Example: my 100% vote is 8c, yours is $3.38, and @smartsteem's is $177.26. The base "return to the pool" from HF20, absent any change in behavior, will be about 7%. (We'll actually get a lot of behavior changes and it will be less, but I'll use this number for convenience.)

A 7% increase in all of our power means my vote will now be eight and a half cents, yours will be $3.61, and Smartsteem's will be $189.67. Thus a much larger equity gap, and whales distributing a much larger portion of the pool relative to everyone else.

A 7% increase in all of our power

No, that won't happen. Think of it this way: If 1000 STEEM goes into the pool each day, 1000 STEEM comes out of the pool each day. Nothing about this change affects how much goes in, therefore it also doesn't change how much comes out. Assuming the same number of votes by the same amount of SP, each vote is allocating exactly the same portion as before (though it is allocating it a bit differently between authors and curators).

More will go to curation rewards and less to author rewards, but amount allocated by each voter will remain the same.

whales distributing a much larger portion

Even if what you wrote about the increase all of our power were correct, the portion (i.e. fraction) distributed by whales wouldn't be any different than before. Your own example demonstrates this. In the first case, @smartsteem is distributing 98.09% (177.26/(177.26+3.38+0.08)) and in the second case @smartsteem is distributing 98.09% (189.67/(189.67+3.61+0.085)).

The only way your claim about a shift of "gap" could be correct would be whales and non-whales systematically differ in how much extra they award to authors by the current (to be removed) early voting bonus to authors. That's possible but certainly not obvious, and your example didn't demonstrate it (or even claim it).

Assuming the same number of votes by the same amount of SP, each vote is allocating exactly the same as before

Your assumption is incorrect. What you want is "assuming the same number of rshares used to assign the pool" and HF20 will change that number by destroying some of them in the post payout process.

The fact that some of the rshares are destroyed after the vote doesn't really matter, they're still not being used to determine the rewards. So it's equivalent to a dramatic reduction in voting.

It's probably easier to think about this in some of the other ways "return to the pool" happens, like @steemit not voting. But it's the same effect.

Again, 1000 STEEM goes into the pool each day, which means 1000 STEEM goes out. If 1 million SP place votes, then STEEM is awarded out of the pool at a rate of 0.001 STEEM/SP. What happens in between doesn't matter.

There's no way around this.

(Obviously these numbers are made up and hypothetical. Substitute the actual numbers and the actual rate of STEEM/SP will still remain the same before and after.)

While the numbers end up the same, the calculations have different denominators, and that turns out to be pretty important.

The total Steem in the pool is determined based on the total number of Steem in existence, while the distribution of the pool is determined based on the SP used to generate rshares.

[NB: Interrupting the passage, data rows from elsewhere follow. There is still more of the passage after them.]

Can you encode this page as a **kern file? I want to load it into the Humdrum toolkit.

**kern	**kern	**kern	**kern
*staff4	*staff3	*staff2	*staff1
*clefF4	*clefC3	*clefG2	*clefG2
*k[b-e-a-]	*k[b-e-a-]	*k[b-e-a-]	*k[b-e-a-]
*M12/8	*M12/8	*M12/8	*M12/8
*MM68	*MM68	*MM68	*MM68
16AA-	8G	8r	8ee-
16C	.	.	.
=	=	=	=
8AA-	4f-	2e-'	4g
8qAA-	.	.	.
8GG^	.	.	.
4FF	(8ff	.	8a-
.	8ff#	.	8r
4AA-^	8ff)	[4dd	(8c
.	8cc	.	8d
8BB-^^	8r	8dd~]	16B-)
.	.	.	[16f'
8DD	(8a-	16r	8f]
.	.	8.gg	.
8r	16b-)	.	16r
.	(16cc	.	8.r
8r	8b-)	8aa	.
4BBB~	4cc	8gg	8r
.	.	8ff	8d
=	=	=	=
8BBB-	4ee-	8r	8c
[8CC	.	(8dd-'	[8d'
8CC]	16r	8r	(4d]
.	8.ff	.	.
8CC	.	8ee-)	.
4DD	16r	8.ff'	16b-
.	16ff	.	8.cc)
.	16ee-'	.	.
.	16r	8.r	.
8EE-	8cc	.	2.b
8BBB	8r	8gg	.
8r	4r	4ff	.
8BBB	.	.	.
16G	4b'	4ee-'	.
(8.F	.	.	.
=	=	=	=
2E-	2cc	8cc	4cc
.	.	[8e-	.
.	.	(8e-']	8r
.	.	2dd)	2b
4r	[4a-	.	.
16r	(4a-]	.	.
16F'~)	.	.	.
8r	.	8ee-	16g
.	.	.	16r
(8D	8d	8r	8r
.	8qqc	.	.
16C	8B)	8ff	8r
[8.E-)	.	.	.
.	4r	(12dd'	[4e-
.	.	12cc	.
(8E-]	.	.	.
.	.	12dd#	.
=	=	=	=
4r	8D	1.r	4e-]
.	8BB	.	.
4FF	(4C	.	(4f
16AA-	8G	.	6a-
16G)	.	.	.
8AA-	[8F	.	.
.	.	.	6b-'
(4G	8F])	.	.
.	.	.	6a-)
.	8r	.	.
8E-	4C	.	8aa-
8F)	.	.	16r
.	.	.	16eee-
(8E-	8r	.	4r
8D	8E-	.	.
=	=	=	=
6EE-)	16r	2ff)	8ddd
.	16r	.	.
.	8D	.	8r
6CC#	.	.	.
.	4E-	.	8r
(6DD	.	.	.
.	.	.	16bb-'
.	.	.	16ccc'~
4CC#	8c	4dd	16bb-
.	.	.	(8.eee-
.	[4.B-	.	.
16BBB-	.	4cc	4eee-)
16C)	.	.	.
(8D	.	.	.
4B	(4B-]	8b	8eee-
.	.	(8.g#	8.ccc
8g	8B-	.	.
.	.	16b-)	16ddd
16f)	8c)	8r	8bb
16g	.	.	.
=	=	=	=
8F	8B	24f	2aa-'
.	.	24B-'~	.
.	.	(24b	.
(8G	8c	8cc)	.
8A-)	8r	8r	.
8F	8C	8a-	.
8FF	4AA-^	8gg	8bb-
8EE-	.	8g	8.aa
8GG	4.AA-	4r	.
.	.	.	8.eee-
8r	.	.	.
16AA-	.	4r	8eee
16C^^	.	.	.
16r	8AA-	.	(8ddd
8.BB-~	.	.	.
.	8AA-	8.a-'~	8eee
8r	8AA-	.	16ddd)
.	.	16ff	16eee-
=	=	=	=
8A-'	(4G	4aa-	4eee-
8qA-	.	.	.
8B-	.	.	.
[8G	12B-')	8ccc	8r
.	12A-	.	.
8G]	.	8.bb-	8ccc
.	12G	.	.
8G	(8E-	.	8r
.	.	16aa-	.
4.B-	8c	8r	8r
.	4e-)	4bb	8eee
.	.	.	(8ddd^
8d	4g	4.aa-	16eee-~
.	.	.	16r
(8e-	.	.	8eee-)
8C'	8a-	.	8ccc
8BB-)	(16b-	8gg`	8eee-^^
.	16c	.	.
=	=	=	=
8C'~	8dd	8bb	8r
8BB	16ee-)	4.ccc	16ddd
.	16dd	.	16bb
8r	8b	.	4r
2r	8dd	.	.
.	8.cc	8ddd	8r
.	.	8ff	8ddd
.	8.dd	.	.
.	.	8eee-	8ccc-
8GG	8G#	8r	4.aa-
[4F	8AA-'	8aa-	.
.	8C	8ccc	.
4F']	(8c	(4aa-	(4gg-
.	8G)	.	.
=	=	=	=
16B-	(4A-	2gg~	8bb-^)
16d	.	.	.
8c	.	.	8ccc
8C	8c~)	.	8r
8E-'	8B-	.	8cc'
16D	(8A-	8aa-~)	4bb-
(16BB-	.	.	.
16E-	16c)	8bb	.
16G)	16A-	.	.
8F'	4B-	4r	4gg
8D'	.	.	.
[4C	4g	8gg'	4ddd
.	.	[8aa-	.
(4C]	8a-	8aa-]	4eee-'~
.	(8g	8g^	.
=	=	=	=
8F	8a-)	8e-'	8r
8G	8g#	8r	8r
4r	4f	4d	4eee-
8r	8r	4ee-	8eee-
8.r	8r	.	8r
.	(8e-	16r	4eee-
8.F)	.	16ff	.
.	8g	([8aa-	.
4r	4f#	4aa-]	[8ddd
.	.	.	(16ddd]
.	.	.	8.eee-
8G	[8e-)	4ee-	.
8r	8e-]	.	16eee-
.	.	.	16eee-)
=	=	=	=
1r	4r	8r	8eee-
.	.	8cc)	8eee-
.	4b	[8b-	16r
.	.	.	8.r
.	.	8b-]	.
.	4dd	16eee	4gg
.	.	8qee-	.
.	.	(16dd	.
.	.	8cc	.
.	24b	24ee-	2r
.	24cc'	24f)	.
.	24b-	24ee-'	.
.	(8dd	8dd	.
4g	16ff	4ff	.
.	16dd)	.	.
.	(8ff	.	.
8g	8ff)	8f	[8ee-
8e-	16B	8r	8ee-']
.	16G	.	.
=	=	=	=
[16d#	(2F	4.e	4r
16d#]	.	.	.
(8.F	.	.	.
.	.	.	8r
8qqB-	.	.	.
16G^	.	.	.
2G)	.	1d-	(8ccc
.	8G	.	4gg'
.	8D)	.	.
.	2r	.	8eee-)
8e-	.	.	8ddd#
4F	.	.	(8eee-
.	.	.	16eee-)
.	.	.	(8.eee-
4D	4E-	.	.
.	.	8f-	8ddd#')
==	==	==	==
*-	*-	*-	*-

Now that SBD is closer to normal that ratio is the primary factor determining things like the self-voting APR and the total profit available in a vote-selling transaction. It's a big deal.

I'm only going to say this one more time. The reward generated per SP will be exactly the same as before The number of rshares used to calculate payout will be lower, but the reward per rshare will be higher. The two differences will exactly cancel out.

By design, authors will receive (slightly) less of that reward and curators will receive (slightly) more. Neither you nor anyone else has yet come up with a coherent explanation why this is a bad thing.